Ogham is an alphabet used primarily between roughly the fourth and seventh centuries, in which letters are rendered as groups of strokes cut along the edge of a stone. The Gowran stone, standing just over one and a half metres tall, carries its inscription along two edges, running upward on both. Despite some chipping, the text is in reasonably good condition. A large cross potent, a cross whose four arms each end in a T-shape, was also cut into what was originally the base of the inscribed face, though whoever carved it did so at a slight angle.

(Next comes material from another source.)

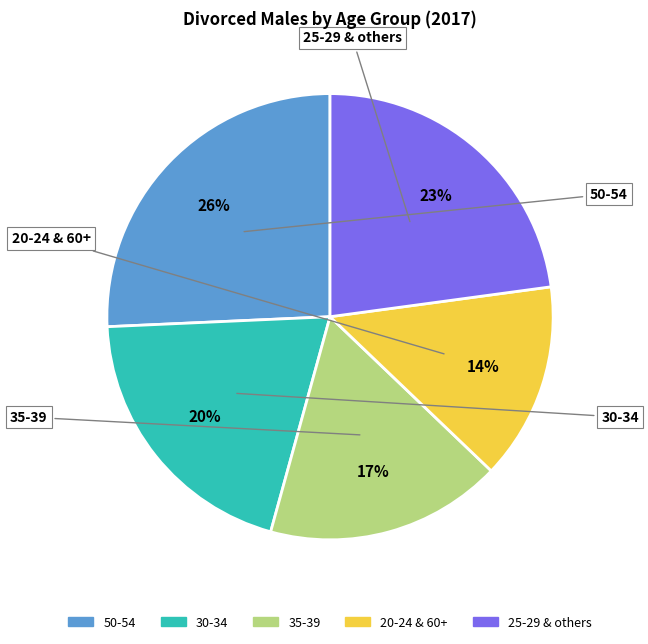

To the nearest percent, what is the average slice percentage?

20%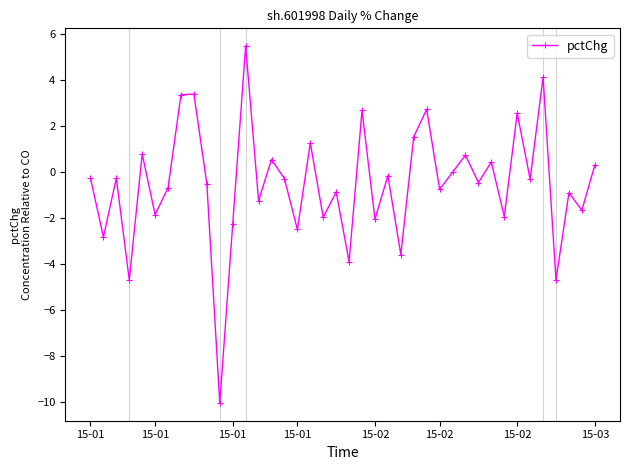

True or false: there are more than 1 points higher than both neighbors.

True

Scholars have read the inscription as recording a name in the standard ogham formula of ancestry: something close to MAQI-ERACIAS MAQI DIMAQA MUCO, meaning roughly "son of Eracias, son of Dimaqa, of the tribe of...", with the final portion lost to damage. The reading was worked out by R.A.S. Macalister in 1945 and later revised slightly by Damian McManus in 1997, with both versions leaving portions in brackets to indicate letters that are uncertain or missing.
The stone is currently on display inside the former Church of Ireland building in Gowran, which gives it a quietly layered setting: an object that predates Christianity by several centuries, later carved with a Christian symbol, then buried inside a medieval church, and now housed in a nineteenth-century one.